I stayed away from Germany for five years. I went back for a month at Christmas, and it was fun, and it was as beautiful as ever - but for the first time, I also missed Ontario while I was there. I missed the feeling of having a definite place in society - by now, I was an adult, and living the usual life of car, apartment, job, social life. Hanging out with aging family (and now grown-up cousins) and university friends was fun, but I didn't feel like I fit as well as I had in 1993.

And over the years, the Shield and its landscapes took on the same iconic meaning as southern Germany had once. I love the Shield in a way I can't explain to anyone who doesn't have that relationship to it. It doesn't hurt yet, to look at it, but I worry about not having it anymore. I worry about my parents selling the camp (an inevitability, I know) and not having a "home" in that landscape anymore. Every time I go, it gets a little harder, to realize that it may not be something I can take granted forever. That's where the whole backcountry obsession started: I put activities and skills in place which will still keep me connected to the Shield even if I no longer have a base in it.
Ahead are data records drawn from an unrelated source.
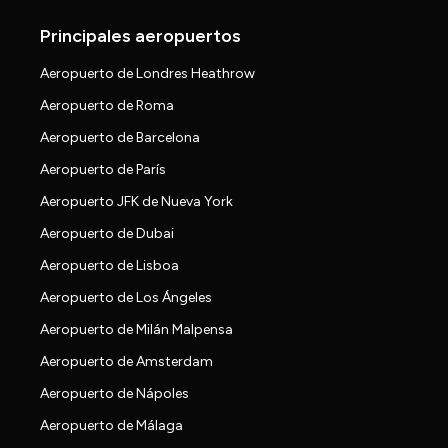
Principales aeropuertos
Aeropuerto de Londres Heathrow
Aeropuerto de Roma
Aeropuerto de Barcelona
Aeropuerto de París
Aeropuerto JFK de Nueva York
Aeropuerto de Dubai
Aeropuerto de Lisboa
Aeropuerto de Los Ángeles
Aeropuerto de Milán Malpensa
Aeropuerto de Amsterdam
Aeropuerto de Nápoles
Aeropuerto de Málaga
So, I'm a little screwed, loving two places that can't be part of the same lifestyle - not in a belonging sense. My solution to that has been to stay away from southern Germany. For six years, I didn't go - by now, I could have afforded it, and there are vacations - I spend as much on a kayaking vacation as a trip to Germany would cost, after all. But it just made life easier, not having to be torn all the time. I made the decision that here is where I belong, and it would be enough.

So why did I do it? Why did I let myself slip into a quick weekend in the foothills again? Because for the past couple of months, I've been mentally totaling how many aeroplan points I would have by the end of the year, and would they be enough for a flight to Stuttgart, and... I'm exactly where I didn't want to be. Except, not quite: this time around, it's not as hard. I'm not saying it's not difficult, missing a place - interpret place broadly, place in a large family, place in space, place in the belonging sense - but it's not *as* difficult. And that's pretty good.
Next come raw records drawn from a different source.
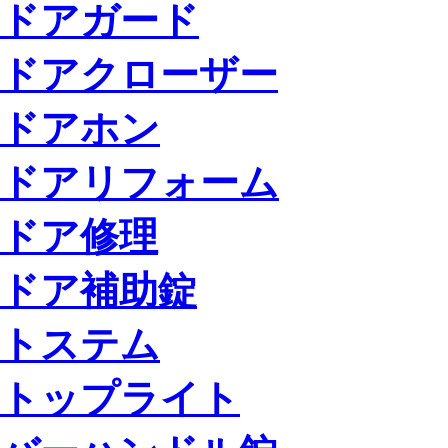
ドアガード
ドアクローザー
ドアホン
ドアリフォーム
ドア修理
ドア補助錠
トステム
トップライト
Bottom line? This - here, Canada - is home, in a way that no other place likely will ever be. It shouldn't come as a surprise - my life is here. But still, I've been doing a bit of reading on second-generation immigrants, and I fit the pattern pretty well (though it's a weird call - technically, I'm not second generation. Yet I don't really consider myself first generation either, because my parents are here). But that's the beauty of Canada. So many of us are first and second generation immigrants, that this, too, creates a place of belonging - a shared lack of shared traditions? Not just a cultural, but a psychological landscape. I don't know. I just know that it's easier to live here without having been born here or have six generations of ancestors here than any other place I can imagine.